Felipolis - Ein Felidae-Roman
Doss uns irgendwelche wolkige Versprechen su sehr den Verstond vernebelt hätten, doss mer uns am End frejwillig vergasen lassen würden? Marc Forster is a Kind, a dummes Kind, wos sech on Vögelgezwitscher erfreut und sech der Sache der Tiere met Haut und Haar verschrieben hot. Er dient ins sozesagen als U-Boot noch Felipolis. Nischt er benützt ins, sondern mir ihm. Jo, auch mir riechen die Gas, Francis, und atmen se ejn. Schon amol drüber nochgedenkt, doss unsereins zijmlech meschugge werd und panisch, jo, sech und anderne verletzt auf ejm Sechzehn-Stunden-Flug em Frachtraum von an Flugzeug? Dos is unsere Natur. A jedes Tier bekemmt a Betäubungsmittel gespritzt für so a langen Transport. Und wejl dos Spritzen bej asu vijle von de Unsrigen zu aufwändig wär, is nur die Gas infrage gekammen.«
Das leuchtete ein. Irgendwie leuchtete mir jetzt alles ein, auch dass wir unbedingt einen eigenen Staat im Indischen Ozean brauchten, einen bewanderten Führer wie Herzl, und dass Marc Forster in Wirklichkeit ein herzensguter Mensch in Gestalt eines Arschlochs war. Es leuchtete mir sogar ein, dass man einen Störer wie mich zu Tode prügeln musste, um dieses Ideal zu verwirklichen. Oder ihm alternativ die Kehle aufschlitzen. Kurz, ich war mittlerweile von dem Gas genauso high wie alle anderen. Eine unbeschreibliche Leichtigkeit
und Harmonie befiel mein Herz. Sämtliche Widersprüche und Ängste lösten sich auf, und damit schwand auch meine Willenskraft. Ich fühlte geradezu eine fiebrige Bereitschaft, alles zu akzeptieren und zu tun, was man mir sagte. Ja, die Welt war schön und wunderbar, und kein aufmüpfiger Gedanke würde an diesem Bild der Eintracht etwas ändern. Ein Jammer, dass im Hintergrund nicht irgendwas von Mozart lief.
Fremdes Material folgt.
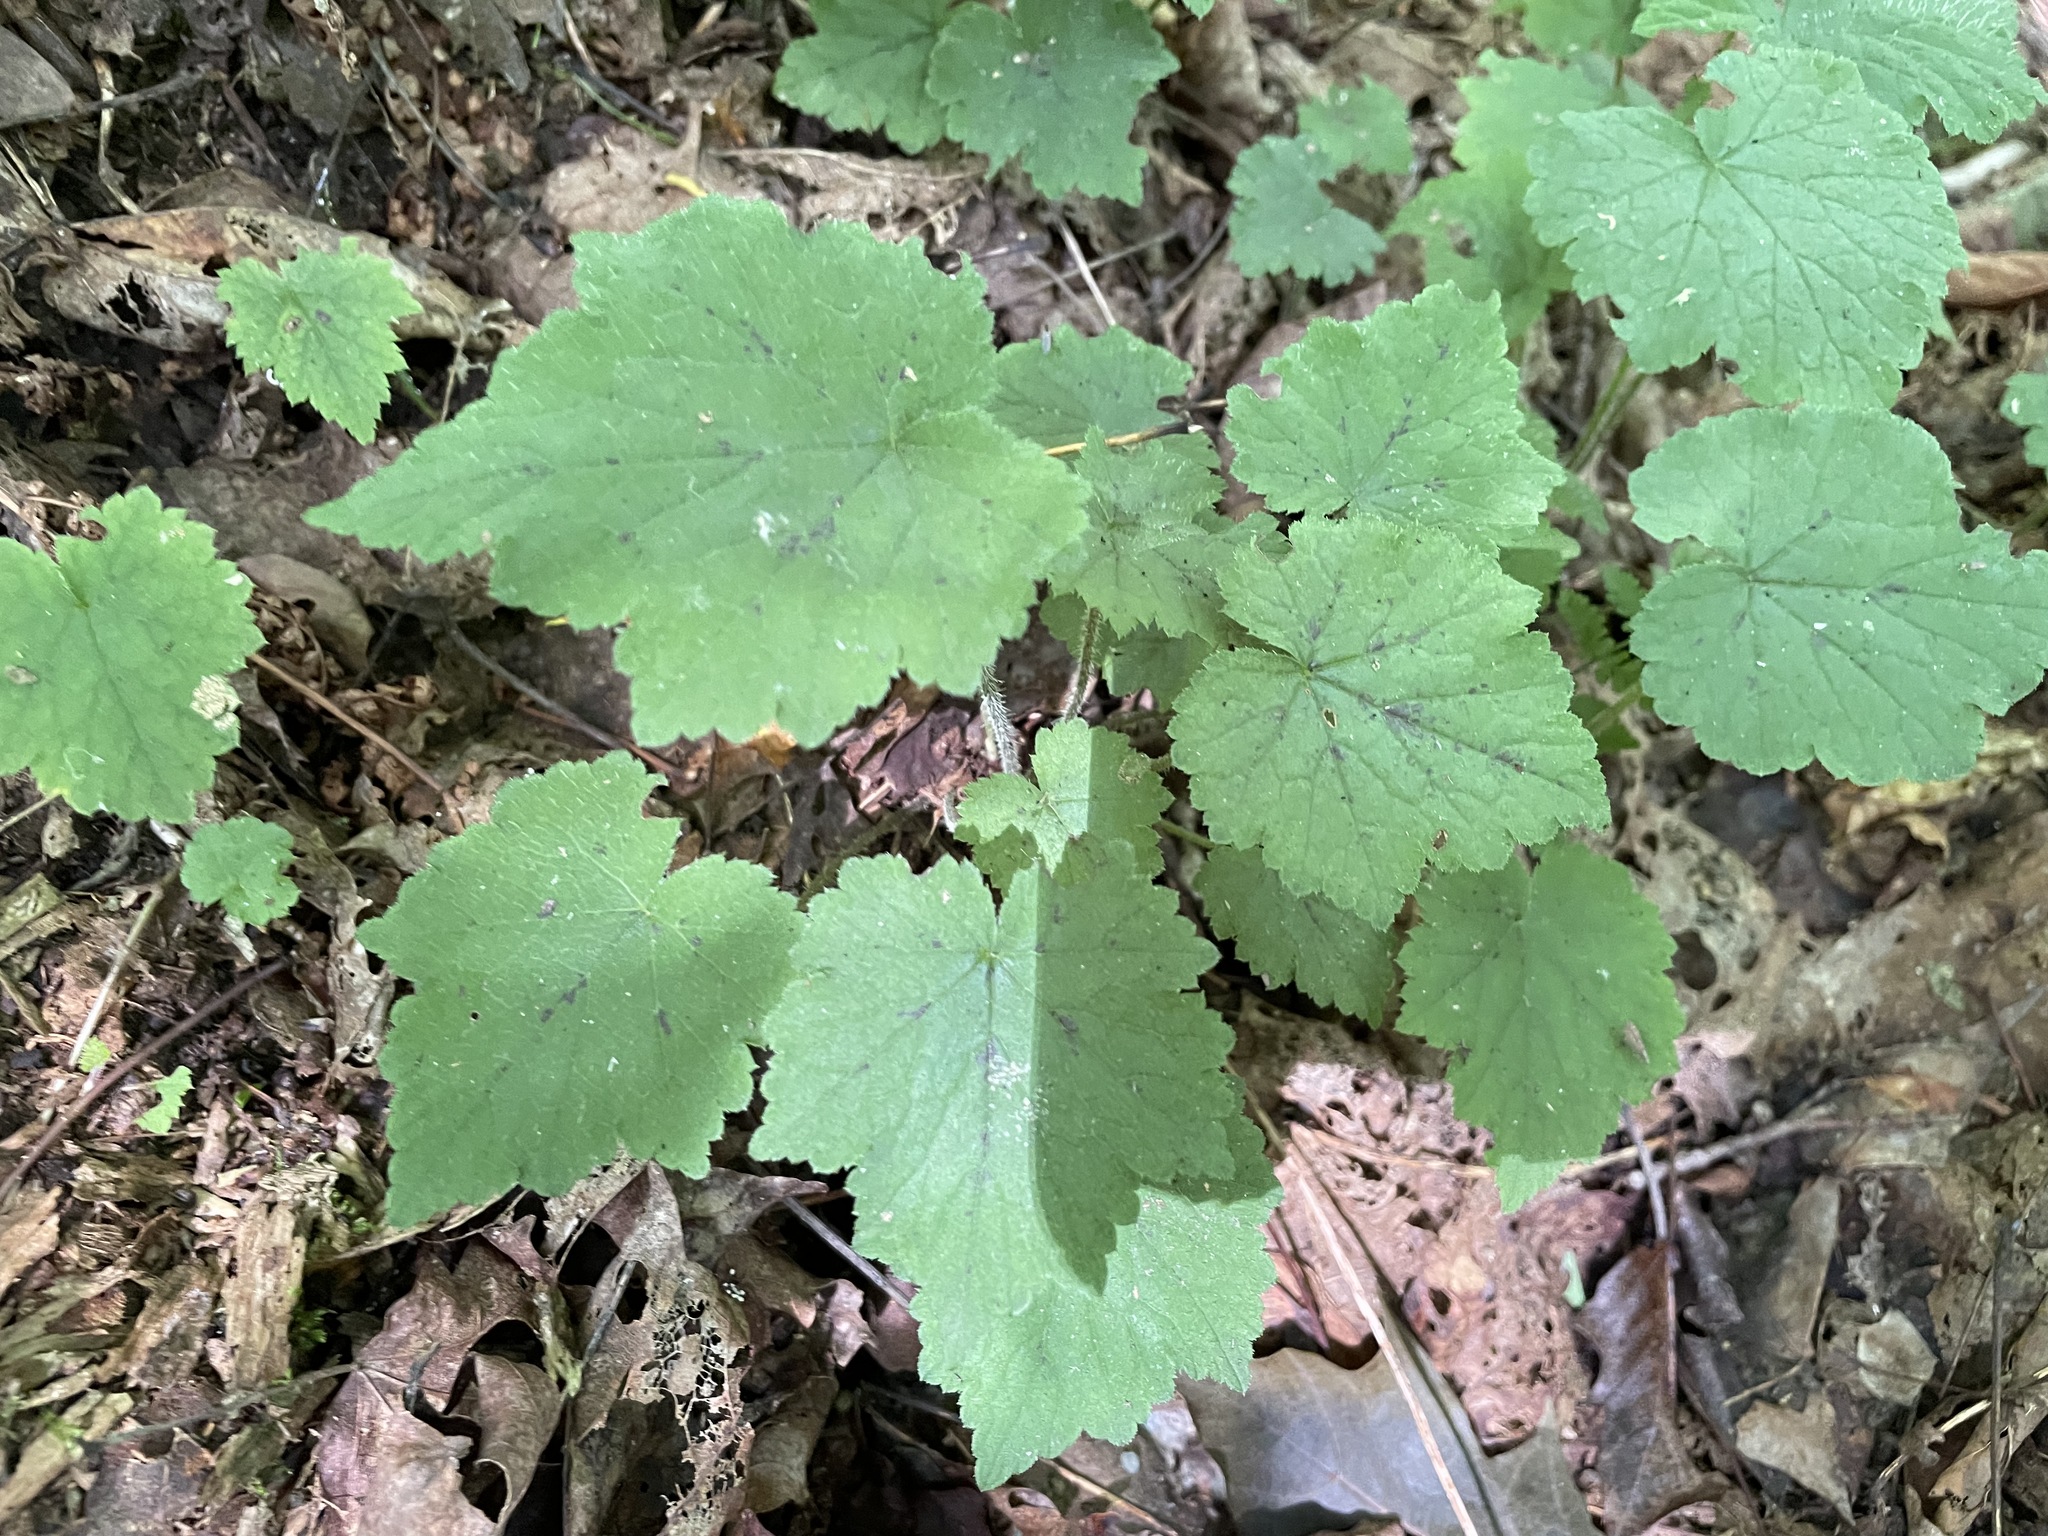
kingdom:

Die Hallentore wurden von draußen geöffnet, und drei anthrazitfarbene Busse fuhren hinein. Die Fahrer trugen Gasmasken. Marc Forster, das dumme Kind, das so gern dem Gezwitscher der Vögel lauschte, hatte sich nicht lumpen lassen. Es handelte sich um die aktuellen Modelle der Mercedes-Travego-Serie, die an elegante Luxusjachten erinnerten und deren Rückspiegel wie gewölbte Enterhaken aussahen. Riesige Panoramafenster ermöglichten von jedem Platz aus einen Rundumblick, und schon von Weitem wirkten die Sitze derart kuschelig, dass man auf ihnen den Rest seines Lebens verbringen wollte. Toll, wenn schon die Fahrt zum Flughafen so exquisit anfing.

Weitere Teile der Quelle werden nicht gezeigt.